One note of caution. You will have to make a holder to keep the bottle of trim glue upside-down between uses and applications. It takes waaaay too long for it to flow to the spout otherwise. I use a simple block with a small hole for the spout centered on a larger hole for the cap part. And remember to put that small white cap back on at the end of the use or you'll have a real mess!


----------



## DMIHOMECENTER

FWIW, the ready-made hide glues (including Titebond) have a shelf life of about a year… and that's if you keep it inside (away from hot and cold extremes). So be sure and use it if you buy some.

Great stuff and very strong. I'd say the strings of an instrument apply much more stress at all times than a fat man on a dining chair's mortise and tenons. As said above, inside use only… and it has the ability to be removed and reset. Don't ask me how I know this ;=)


----------



## Tomj

Titebond 2 and 3 is good enough for building bows but on fiberglass bows or bamboo backed bows I prefer smooth on ( it must be cured at 160 degrees) and for bamboo backed bows Urac 185 which I heat cure at about 100-110 dgrees but I have used titebond 2 for glueing many bows together that have shot atleast 1000 shots, have only had one bow brake and that was the first one I made. Titebond three is preferable if the joint might undertake some wet conditions. As for titebond hide glue, most bowyers I know would only use their own mix hide glue although I know some that have used it successfully in bows. I tend to only use gorrilla wood glue in a situation where I want a so-called clear drying glue. I'm still learning when it comes to building furniture though (bows too) you could never stop learning right?


----------



## Adam_D

For those of you that claim that I need Titebond III for outdoor use: The titebond II bottle says "ideal for exterior applications" right on it. It also says "weatherproof", "FDA approved for…cutting boards", and "ideal for outdoor furniture, birdhouses, and planters".

As far as I could tell, the only advantage of titebond III was the extended glue-up time. I just bought another bottle of Titebond II.


----------



## craftsman on the lake

Having made guitars years ago, the advent of the yellow glues (titebond) over the white glues (elmers) was a godsend as yellow glues are sandable. Try sanding white glue and it just gets shinier as the wood around it erodes.

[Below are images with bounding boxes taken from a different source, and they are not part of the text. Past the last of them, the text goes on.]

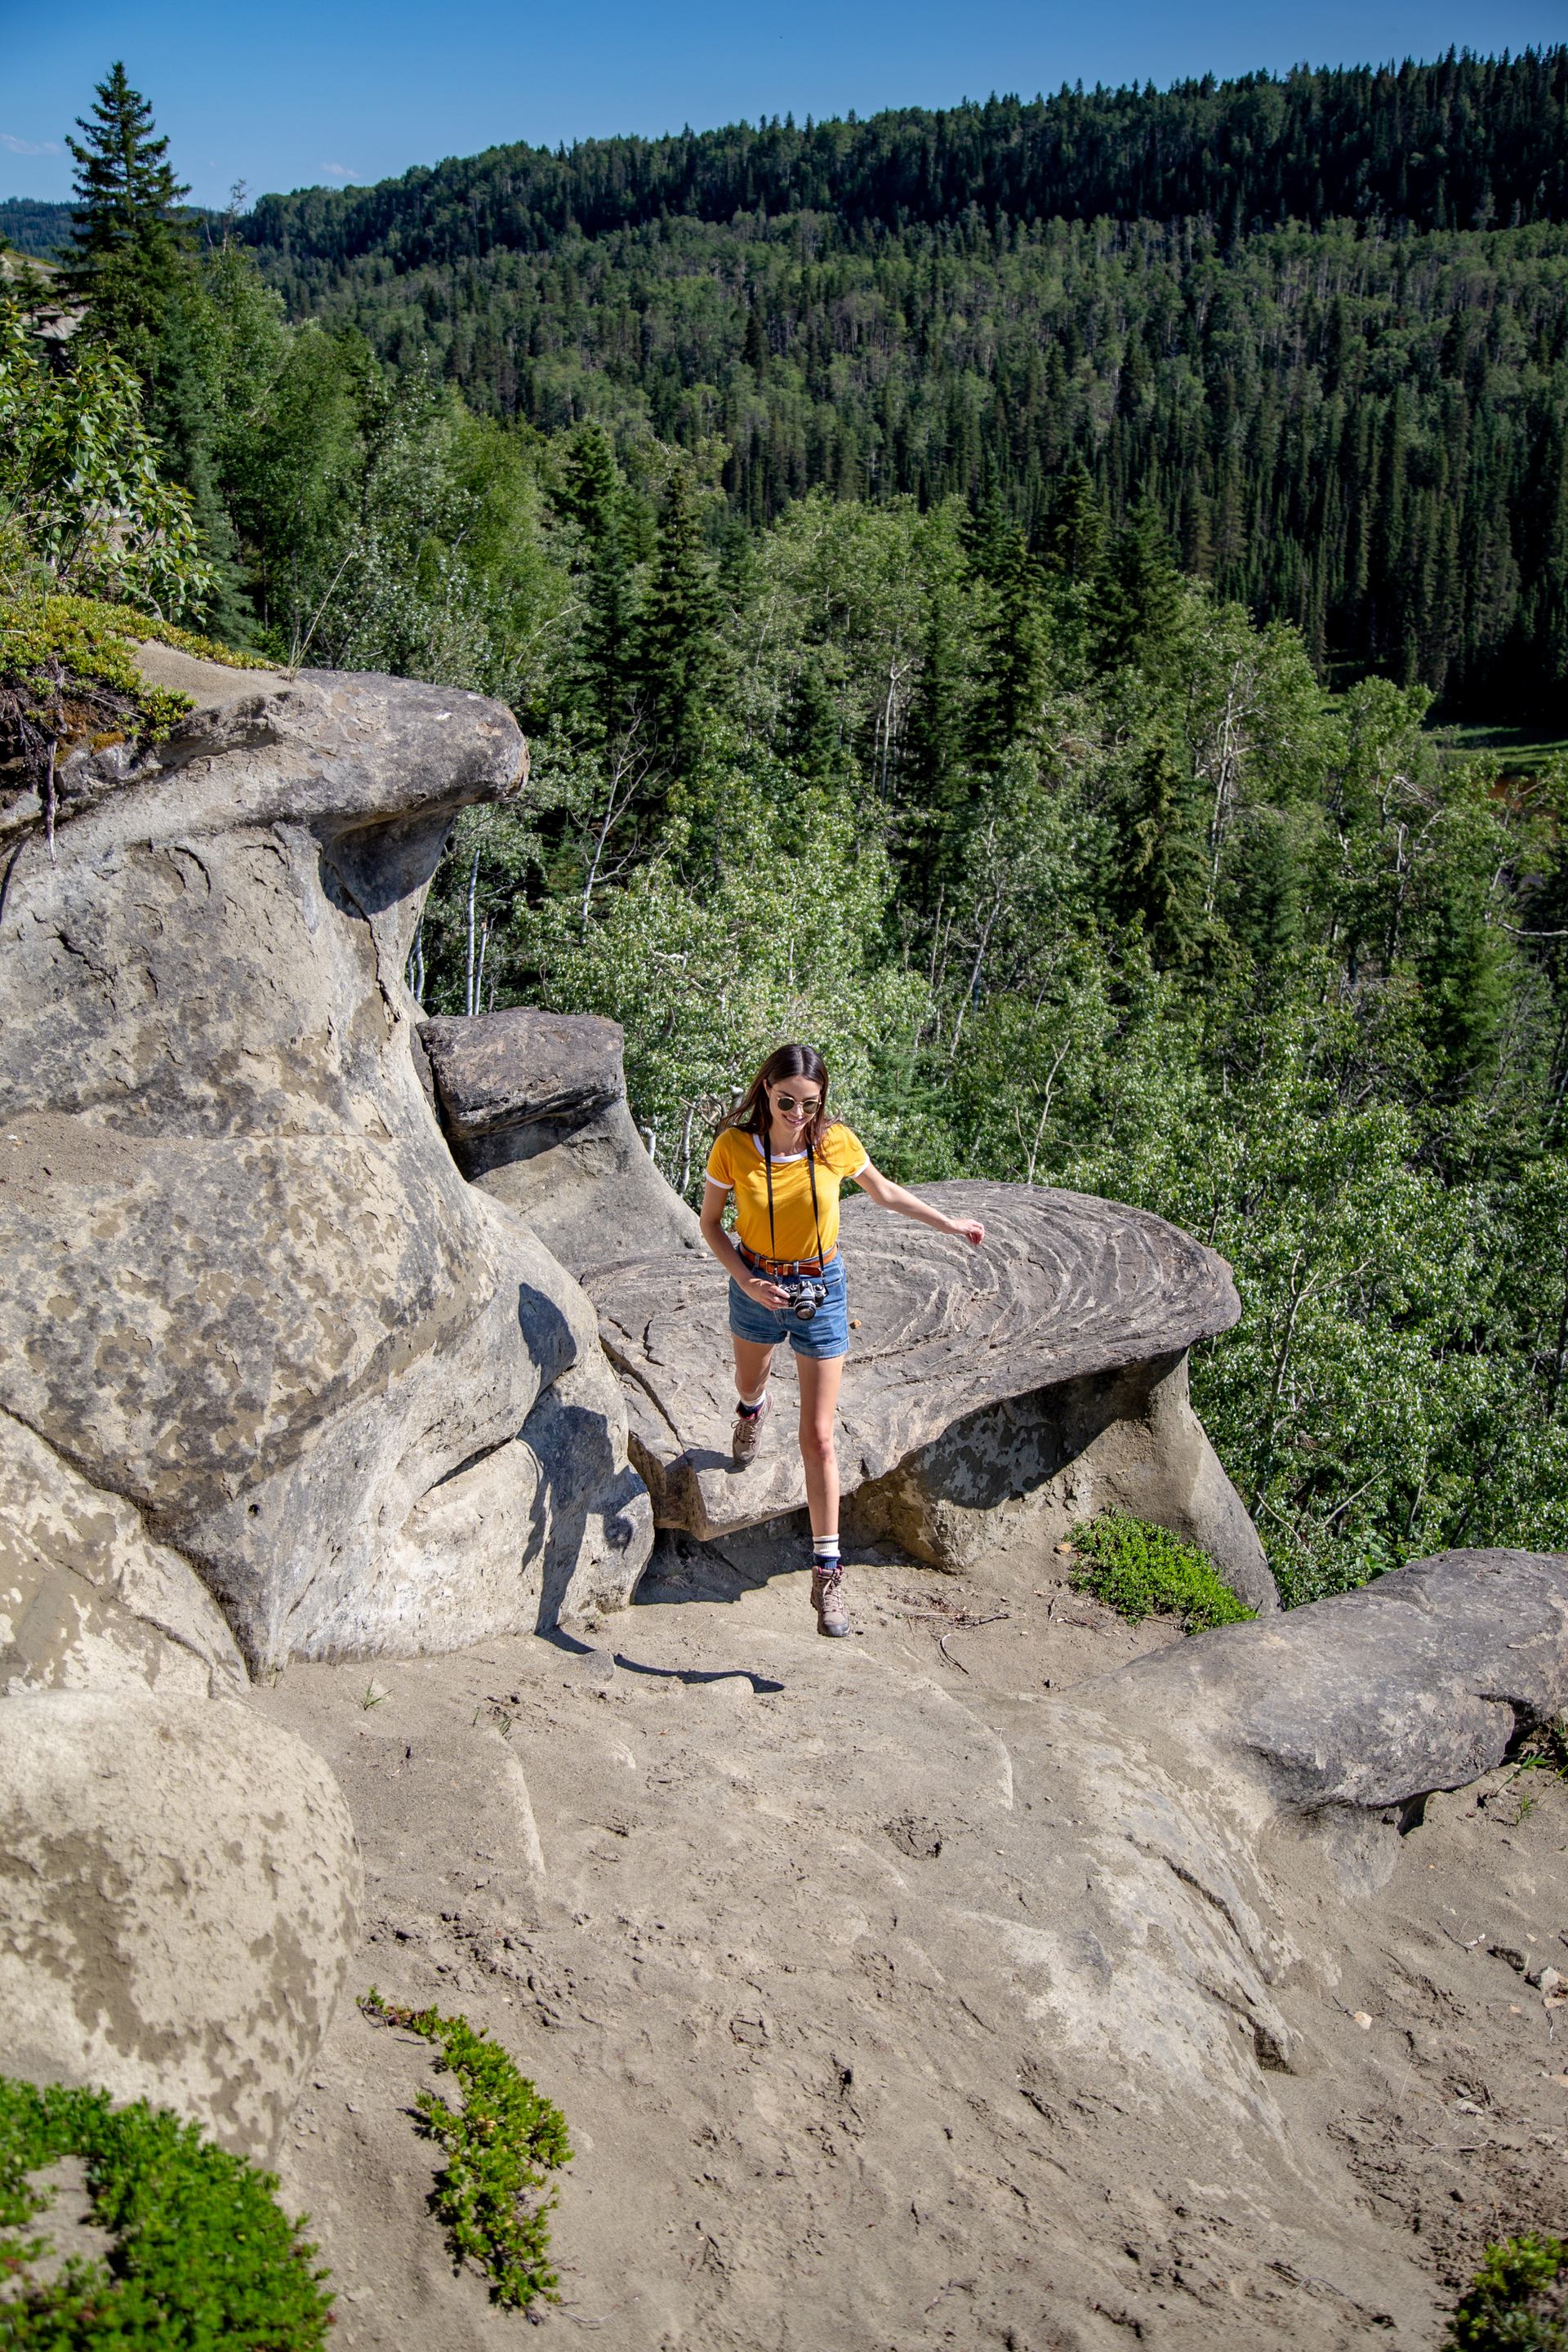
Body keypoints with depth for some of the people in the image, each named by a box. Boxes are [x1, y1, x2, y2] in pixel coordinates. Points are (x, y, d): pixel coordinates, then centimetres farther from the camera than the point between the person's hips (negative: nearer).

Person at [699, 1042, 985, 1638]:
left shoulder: (837, 1143, -17)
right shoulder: (733, 1146, -19)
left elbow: (884, 1192, 3)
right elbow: (710, 1223, -5)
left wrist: (950, 1224, 11)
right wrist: (745, 1280, -20)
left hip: (820, 1291, -1)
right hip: (756, 1287, 1)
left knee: (818, 1437, -2)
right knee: (750, 1381, 31)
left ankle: (826, 1573, 4)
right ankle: (752, 1410, 72)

Both are good glues though and hold well.


----------



## Bertha

RG told me the other day that Titebond III will fail when used in outdoor furniture joints, despite it being waterproof. He recommended using II in that instance. I've been using III exclusively for as long as I can remember.


----------



## Tennessee

Agree with Craftsman on the lake. I like the fact that III is slower and works in a wider temp range. I have not used a white glue in a couple decades, to be honest.


----------